[Data for the task]:
┌──

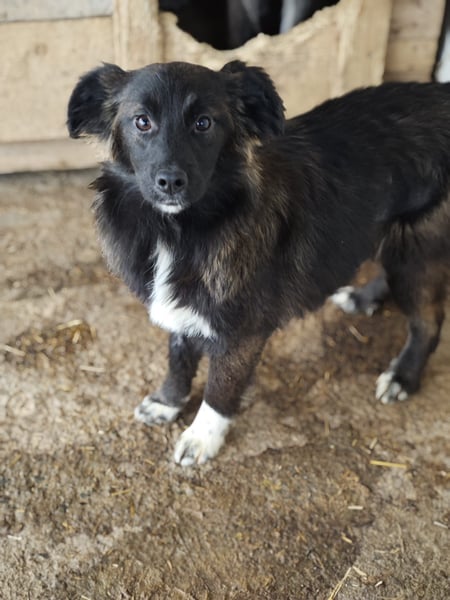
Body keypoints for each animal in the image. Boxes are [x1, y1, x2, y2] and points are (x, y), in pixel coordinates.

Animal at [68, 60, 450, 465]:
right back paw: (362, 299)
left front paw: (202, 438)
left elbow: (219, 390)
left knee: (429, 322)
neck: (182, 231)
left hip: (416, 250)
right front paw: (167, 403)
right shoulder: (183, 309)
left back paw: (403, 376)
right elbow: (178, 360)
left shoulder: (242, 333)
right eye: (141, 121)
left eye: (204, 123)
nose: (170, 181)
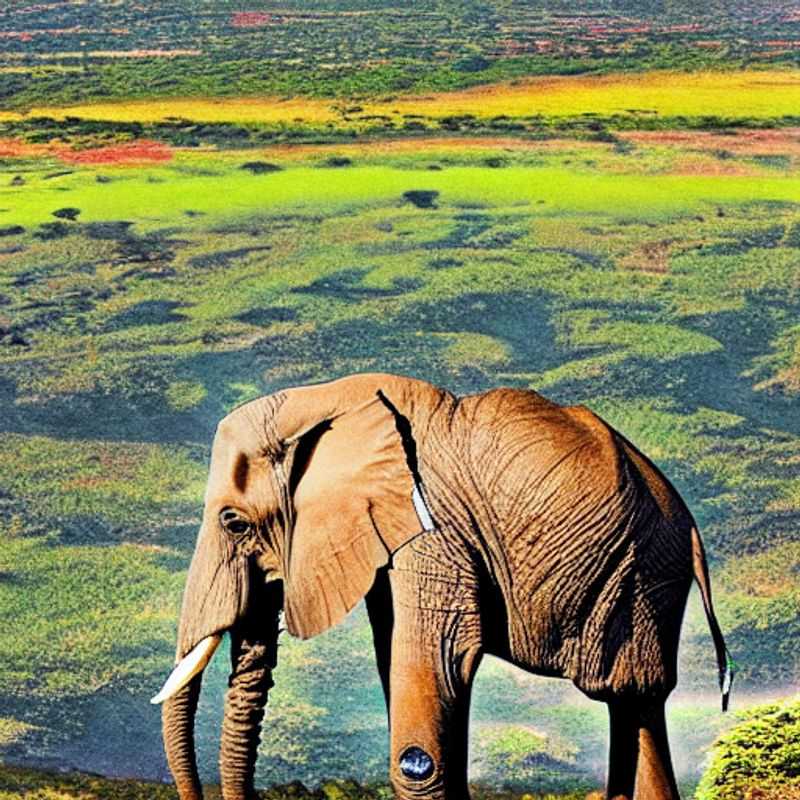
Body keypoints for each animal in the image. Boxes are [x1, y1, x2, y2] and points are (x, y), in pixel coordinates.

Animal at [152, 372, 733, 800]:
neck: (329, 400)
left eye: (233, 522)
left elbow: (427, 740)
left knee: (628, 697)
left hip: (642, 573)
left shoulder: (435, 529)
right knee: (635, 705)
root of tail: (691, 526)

└──

[Your objective]: Return the full listing above exactly as written, and omit the pictures.

[Output below]:
Body keypoints for each animal in the image. Boxes are [x1, y1, x2, y2] and points are (x, y), in pixel coordinates.

Animal at [68, 60, 450, 465]:
right back paw: (362, 299)
left front paw: (202, 438)
left elbow: (219, 390)
left knee: (429, 322)
neck: (182, 231)
left hip: (416, 250)
right front paw: (167, 403)
right shoulder: (183, 309)
left back paw: (403, 376)
right elbow: (178, 360)
left shoulder: (242, 333)
right eye: (141, 121)
left eye: (204, 123)
nose: (170, 181)
Body keypoints for each animal in the image. Boxes are [x1, y1, x2, y2] and points are (x, y), in pixel coordinates.

Animal at [152, 372, 733, 800]:
neck: (329, 400)
left eye: (233, 522)
left elbow: (427, 740)
left knee: (628, 697)
left hip: (642, 573)
left shoulder: (435, 529)
right knee: (635, 705)
root of tail: (691, 526)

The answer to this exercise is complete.